Ce sera la 21e demande du genre, mais il s’agirait de la toute première intervenant alors que la cour de cassation ne s’est pas encore prononcée. Ironie de l’histoire, la première décision de déchéance d’un mandat parlementaire sous la Ve République est intervenue le 12 mai 1960 et concernait un certain… Pouvanaa a Oopa. Un fait que le Tahoeraa, par la voix de René Temeharo, n’a d’ailleurs pas hésité à récupérer pour victimiser visiblement son leader, histoire de comparer l’incomparable… Gaston Flosse qui arrivera aujourd’hui de Paris, entouré de ses deux avocats, Mes Quinquis et Leborgne.
PL
La liberté d’Haddad devant la cour mardi
C’est mardi que la chambre de l’instruction examinera la demande de remise en liberté pour raison de santé d’Hubert Haddad. Après le refus du juge des libertés de laisser sortir le patron du groupe 2H, la cour entendra les parties et mettra sans doute en délibéré sa décision. Les raisons de santé de l’homme d’affaires étaient liées à son hospitalisation au début du mois pour des problèmes cardiaques. Mis en examen pour abus de confiance, abus de biens sociaux, recel de favoritisme et corruption active, dans le cadre de l’affaire Haddad/Flosse, il est en détention provisoire depuis le 12 juin.

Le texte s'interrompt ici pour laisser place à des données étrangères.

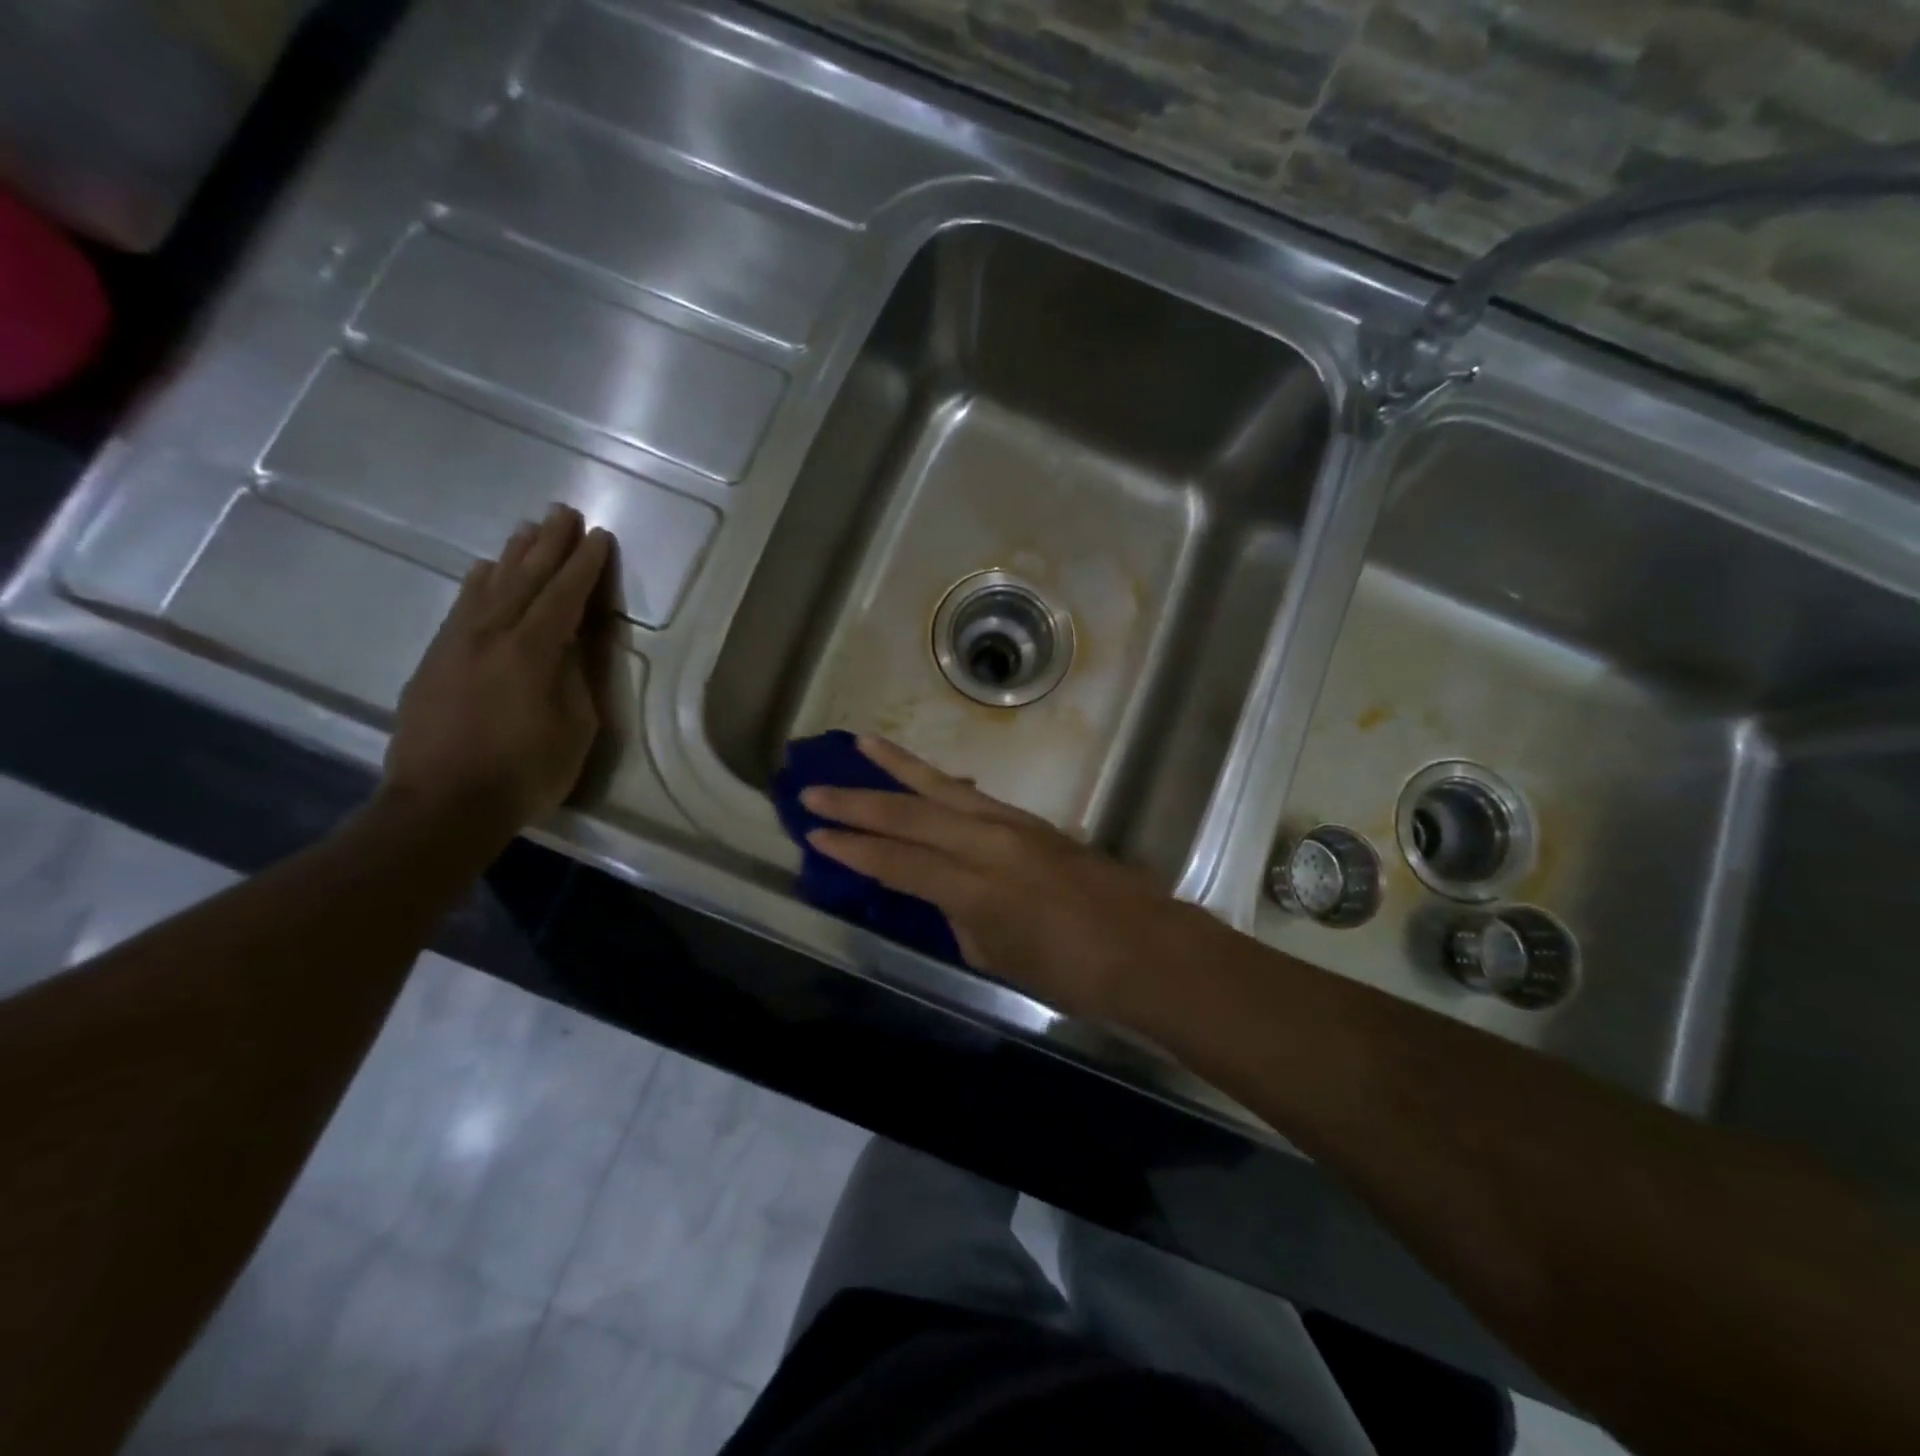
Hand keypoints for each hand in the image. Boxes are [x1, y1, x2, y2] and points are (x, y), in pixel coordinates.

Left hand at [384, 505, 614, 831]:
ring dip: (512, 555)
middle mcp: (492, 634)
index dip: (584, 565)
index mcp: (533, 651)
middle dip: (549, 544)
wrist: (442, 805)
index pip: (564, 595)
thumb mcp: (575, 728)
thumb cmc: (525, 772)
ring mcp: (457, 644)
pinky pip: (461, 606)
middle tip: (564, 512)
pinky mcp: (434, 659)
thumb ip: (578, 676)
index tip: (599, 536)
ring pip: (489, 586)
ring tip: (528, 529)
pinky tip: (483, 570)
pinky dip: (477, 582)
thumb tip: (577, 638)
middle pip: (524, 578)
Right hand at [800, 736, 1224, 1017]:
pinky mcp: (1029, 820)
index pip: (897, 862)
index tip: (813, 834)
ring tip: (861, 744)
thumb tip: (941, 893)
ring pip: (941, 788)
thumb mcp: (999, 957)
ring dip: (897, 767)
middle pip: (910, 813)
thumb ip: (960, 918)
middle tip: (814, 788)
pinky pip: (971, 795)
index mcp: (974, 886)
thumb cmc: (1071, 972)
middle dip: (857, 801)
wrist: (1144, 947)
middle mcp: (988, 842)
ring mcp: (1012, 824)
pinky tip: (921, 775)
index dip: (852, 849)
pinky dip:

“Aucune date arrêtée” pour Pascale Haiti
Si l’AFP souligne que le transfert de la compagne de Gaston Flosse pourrait intervenir “en début de semaine prochaine”, de source judiciaire on faisait savoir qu’“aucune date n’a été arrêtée” et que pour l’heure, on est dans “l’organisation du transfert”. Pascale Haiti a été incarcérée à Paris sous le régime d’un mandat d’amener suite à une garde à vue dans les locaux de la Division nationale des investigations financières (Dnif). Un régime qui fait suite aux perquisitions de la semaine dernière et desquelles avaient émergé des soupçons de “destruction de preuves” dans le cadre de l’affaire Haddad/Flosse.
Parallèle acrobatique
René Temeharo a pris la plume hier pour voler au secours de son leader Gaston Flosse, après l’arrêt de la cour d’appel rendant exécutoire immédiatement l’inéligibilité du représentant-sénateur. Le patron du Tahoeraa à Papeete fait un parallèle entre la déchéance du mandat du député Pouvanaa a Oopa prononcée le 12 mai 1960 par le Conseil constitutionnel et l’arrêt de la cour d’appel invitant le Conseil constitutionnel à constater la déchéance du sénateur. “Le contexte n’est plus le même qu’au début des années 60, mais la justice, encore une fois, aura été instrumentalisée puisque l’origine de la plainte déposée en 2005 et qui a entraîné la condamnation de Gaston Flosse était à visées politiques”, a notamment déclaré le représentant Temeharo.